Die SPD-Mitglieder konnten zuvor zwei Wochen lang bis Freitagabend über den Koalitionsvertrag abstimmen. Begleitet wurde die Abstimmung von nichtöffentlichen Mitgliederforen, bei denen über den Koalitionsvertrag diskutiert werden konnte. Teilnehmer berichten von kontroversen, aber insgesamt fairen Debatten bei den Veranstaltungen. Weil das Interesse – und das Mitteilungsbedürfnis – der Mitglieder offenbar groß war, mussten Plätze auf der Redeliste verlost werden.

Mehrere Kreisverbände und die Jusos, die Jugendorganisation der Partei, hatten im Vorfeld der Abstimmung Beschlüsse gegen die Große Koalition gefasst. Der SPD-Landesvorstand forderte daraufhin die Parteigliederungen in einem Rundschreiben auf, auf weitere Positionierungen zu verzichten, um die Entscheidung der Basis nicht zu beeinflussen. Die Empfehlung fand nicht nur Zustimmung. »Diese Gremien sind ja eigentlich dafür da, erst zu diskutieren und dann eine Haltung zum Ausdruck zu bringen«, sagte etwa Hannah Lupper, Vorsitzende einer Kreuzberger SPD-Abteilung, zu »N-TV«. Sie kritisierte, dass die untergeordneten Gliederungen zur Koalitionsfrage schweigen sollen, während der Landesvorstand mit Rundbriefen und Emails für seine Position warb.

Die Jusos kündigten auf Twitter an, das Ergebnis respektieren zu wollen. Man wolle den neuen Senat »kritisch-solidarisch« begleiten. Ganz geschlagen will man sich aber nicht geben: »Unsere Haltung überdauert Abstimmungen – auch diese«, heißt es bei dem Onlinedienst. Das knappe Ergebnis zeige die Spaltung der Partei, die Parteispitze müsse nun mehr tun, um sie zusammenzuführen. Zugleich fordert die Jugendorganisation, dass Partei- und Regierungsämter getrennt werden sollten – eine klare Spitze gegen Franziska Giffey, die in die neue Regierung als Senatorin eintreten soll.

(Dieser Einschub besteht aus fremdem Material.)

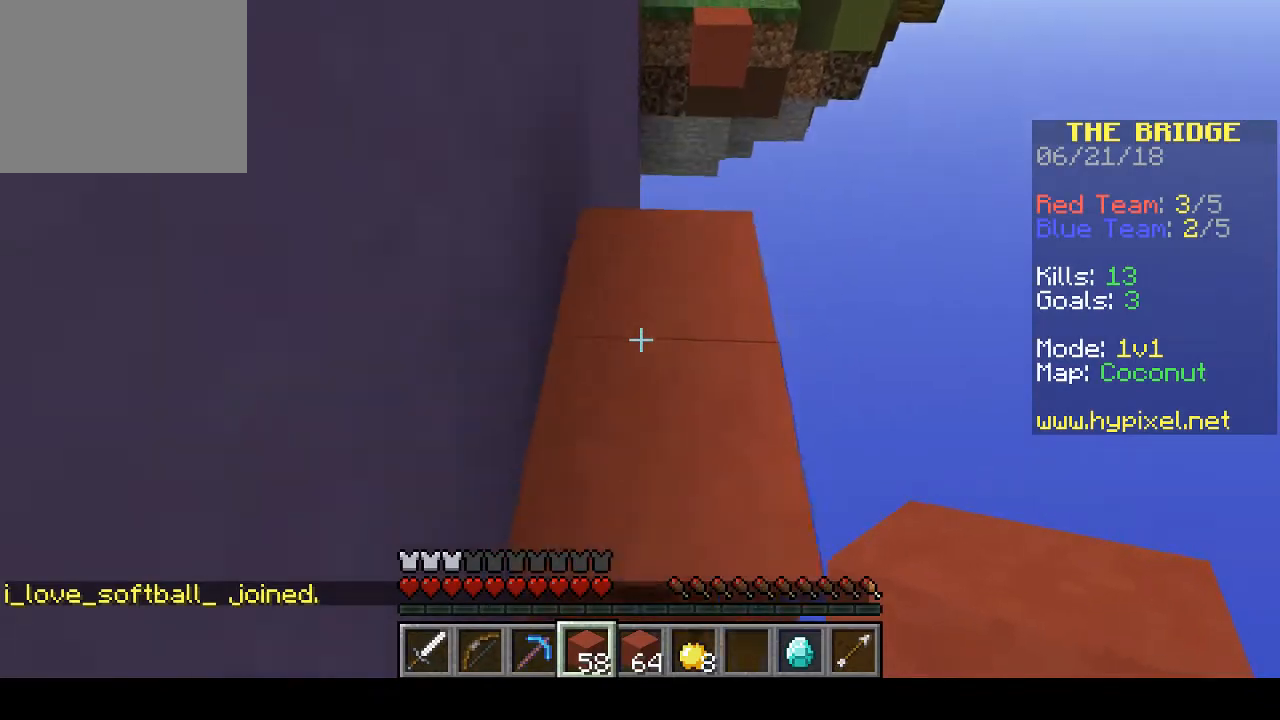
{"keys": ["w"], "events": [[33, "d", "down"], [233, "d", "up"]]}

Unmittelbar nach Bekanntgabe reagierten auch Politiker anderer Parteien auf das Ergebnis. »Heute ist ein schlechter Tag für Berlin«, schreibt der Linke-Abgeordnete Sebastian Schlüsselburg auf der Plattform Twitter. »Die SPD geht tief gespalten in eine Rückschritts und Stillstandskoalition mit der CDU.« Schlüsselburg sieht die schwache Zustimmung als Zeichen für eine geschwächte Parteiführung. Er kündigt an, dass die Linkspartei nun »ein breites Bündnis mit Mietern, Initiativen, Gewerkschaften und Nachbarn in den Kiezen« schmieden werde. Dazu seien alle herzlich eingeladen.